PROBLEM STATEMENT. Copy every line of the listing below word for word, keeping the original order, spelling and capitalization.

SOURCE RECORDS.
>>>>>

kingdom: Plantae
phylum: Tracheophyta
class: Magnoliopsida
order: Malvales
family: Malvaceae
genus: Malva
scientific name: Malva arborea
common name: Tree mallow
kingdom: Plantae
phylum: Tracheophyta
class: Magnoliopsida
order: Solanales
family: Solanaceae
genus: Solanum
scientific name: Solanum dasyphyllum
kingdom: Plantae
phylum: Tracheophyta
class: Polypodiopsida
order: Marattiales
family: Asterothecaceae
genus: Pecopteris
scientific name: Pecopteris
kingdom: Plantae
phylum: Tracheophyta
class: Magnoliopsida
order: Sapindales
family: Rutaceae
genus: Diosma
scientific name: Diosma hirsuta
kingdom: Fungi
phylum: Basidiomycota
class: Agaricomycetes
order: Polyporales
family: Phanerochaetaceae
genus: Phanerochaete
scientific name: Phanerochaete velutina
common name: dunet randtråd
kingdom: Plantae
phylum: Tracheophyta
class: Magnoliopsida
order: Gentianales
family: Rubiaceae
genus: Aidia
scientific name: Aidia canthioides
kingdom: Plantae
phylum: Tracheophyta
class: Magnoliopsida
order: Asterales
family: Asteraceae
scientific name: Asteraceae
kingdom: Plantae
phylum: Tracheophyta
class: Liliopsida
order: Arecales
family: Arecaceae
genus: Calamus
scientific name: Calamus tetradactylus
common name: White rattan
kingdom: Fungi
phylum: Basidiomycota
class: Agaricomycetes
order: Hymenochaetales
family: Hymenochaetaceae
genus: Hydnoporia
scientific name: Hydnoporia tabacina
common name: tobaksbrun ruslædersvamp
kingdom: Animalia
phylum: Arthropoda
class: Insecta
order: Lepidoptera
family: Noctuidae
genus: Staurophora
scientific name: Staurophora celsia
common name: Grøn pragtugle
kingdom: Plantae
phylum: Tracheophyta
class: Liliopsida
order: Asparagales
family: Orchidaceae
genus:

<<<<<

FULL SOLUTION.
kingdom: Plantae
phylum: Tracheophyta
class: Magnoliopsida
order: Malvales
family: Malvaceae
genus: Malva
scientific name: Malva arborea
common name: Tree mallow
kingdom: Plantae
phylum: Tracheophyta
class: Magnoliopsida
order: Solanales
family: Solanaceae
genus: Solanum
scientific name: Solanum dasyphyllum
kingdom: Plantae
phylum: Tracheophyta
class: Polypodiopsida
order: Marattiales
family: Asterothecaceae
genus: Pecopteris
scientific name: Pecopteris
kingdom: Plantae
phylum: Tracheophyta
class: Magnoliopsida
order: Sapindales
family: Rutaceae
genus: Diosma
scientific name: Diosma hirsuta
kingdom: Fungi
phylum: Basidiomycota
class: Agaricomycetes
order: Polyporales
family: Phanerochaetaceae
genus: Phanerochaete
scientific name: Phanerochaete velutina
common name: dunet randtråd
kingdom: Plantae
phylum: Tracheophyta
class: Magnoliopsida
order: Gentianales
family: Rubiaceae
genus: Aidia
scientific name: Aidia canthioides
kingdom: Plantae
phylum: Tracheophyta
class: Magnoliopsida
order: Asterales
family: Asteraceae
scientific name: Asteraceae
kingdom: Plantae
phylum: Tracheophyta
class: Liliopsida
order: Arecales
family: Arecaceae
genus: Calamus
scientific name: Calamus tetradactylus
common name: White rattan
kingdom: Fungi
phylum: Basidiomycota
class: Agaricomycetes
order: Hymenochaetales
family: Hymenochaetaceae
genus: Hydnoporia
scientific name: Hydnoporia tabacina
common name: tobaksbrun ruslædersvamp
kingdom: Animalia
phylum: Arthropoda
class: Insecta
order: Lepidoptera
family: Noctuidae
genus: Staurophora
scientific name: Staurophora celsia
common name: Grøn pragtugle
kingdom: Plantae
phylum: Tracheophyta
class: Liliopsida
order: Asparagales
family: Orchidaceae
genus:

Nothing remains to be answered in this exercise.